__Stored data entries__.
========================================

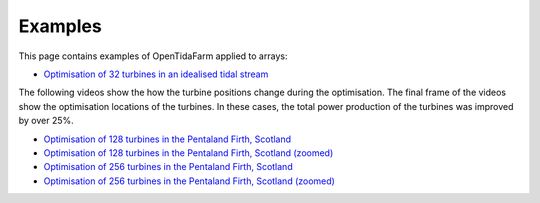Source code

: .. _examples:

Examples
========

This page contains examples of OpenTidaFarm applied to arrays:

- `Optimisation of 32 turbines in an idealised tidal stream`_

The following videos show the how the turbine positions change during the optimisation. The final frame of the videos show the optimisation locations of the turbines. In these cases, the total power production of the turbines was improved by over 25%. 

- `Optimisation of 128 turbines in the Pentaland Firth, Scotland`_
- `Optimisation of 128 turbines in the Pentaland Firth, Scotland (zoomed)`_
- `Optimisation of 256 turbines in the Pentaland Firth, Scotland`_
- `Optimisation of 256 turbines in the Pentaland Firth, Scotland (zoomed)`_

.. _Optimisation of 32 turbines in an idealised tidal stream: http://www.youtube.com/embed/ng3bbso-vGk?vq=hd1080
.. _Optimisation of 128 turbines in the Pentaland Firth, Scotland: http://www.youtube.com/embed/mMNes2Ubz2Y?vq=hd1080
.. _Optimisation of 128 turbines in the Pentaland Firth, Scotland (zoomed): http://www.youtube.com/embed/GjWNBzvSeSs?vq=hd1080
.. _Optimisation of 256 turbines in the Pentaland Firth, Scotland: http://www.youtube.com/embed/3yOeCL5_Vrs?vq=hd1080
.. _Optimisation of 256 turbines in the Pentaland Firth, Scotland (zoomed): http://www.youtube.com/embed/p6U5_7Su58E?vq=hd1080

========================================

__TASK GOAL__.
Except for the pictures, set down all of the records exactly.

__ANSWER__.
Source code

: .. _examples:

Examples
========

This page contains examples of OpenTidaFarm applied to arrays:

- `Optimisation of 32 turbines in an idealised tidal stream`_

The following videos show the how the turbine positions change during the optimisation. The final frame of the videos show the optimisation locations of the turbines. In these cases, the total power production of the turbines was improved by over 25%. 

- `Optimisation of 128 turbines in the Pentaland Firth, Scotland`_
- `Optimisation of 128 turbines in the Pentaland Firth, Scotland (zoomed)`_
- `Optimisation of 256 turbines in the Pentaland Firth, Scotland`_
- `Optimisation of 256 turbines in the Pentaland Firth, Scotland (zoomed)`_

.. _Optimisation of 32 turbines in an idealised tidal stream: http://www.youtube.com/embed/ng3bbso-vGk?vq=hd1080
.. _Optimisation of 128 turbines in the Pentaland Firth, Scotland: http://www.youtube.com/embed/mMNes2Ubz2Y?vq=hd1080
.. _Optimisation of 128 turbines in the Pentaland Firth, Scotland (zoomed): http://www.youtube.com/embed/GjWNBzvSeSs?vq=hd1080
.. _Optimisation of 256 turbines in the Pentaland Firth, Scotland: http://www.youtube.com/embed/3yOeCL5_Vrs?vq=hd1080
.. _Optimisation of 256 turbines in the Pentaland Firth, Scotland (zoomed): http://www.youtube.com/embed/p6U5_7Su58E?vq=hd1080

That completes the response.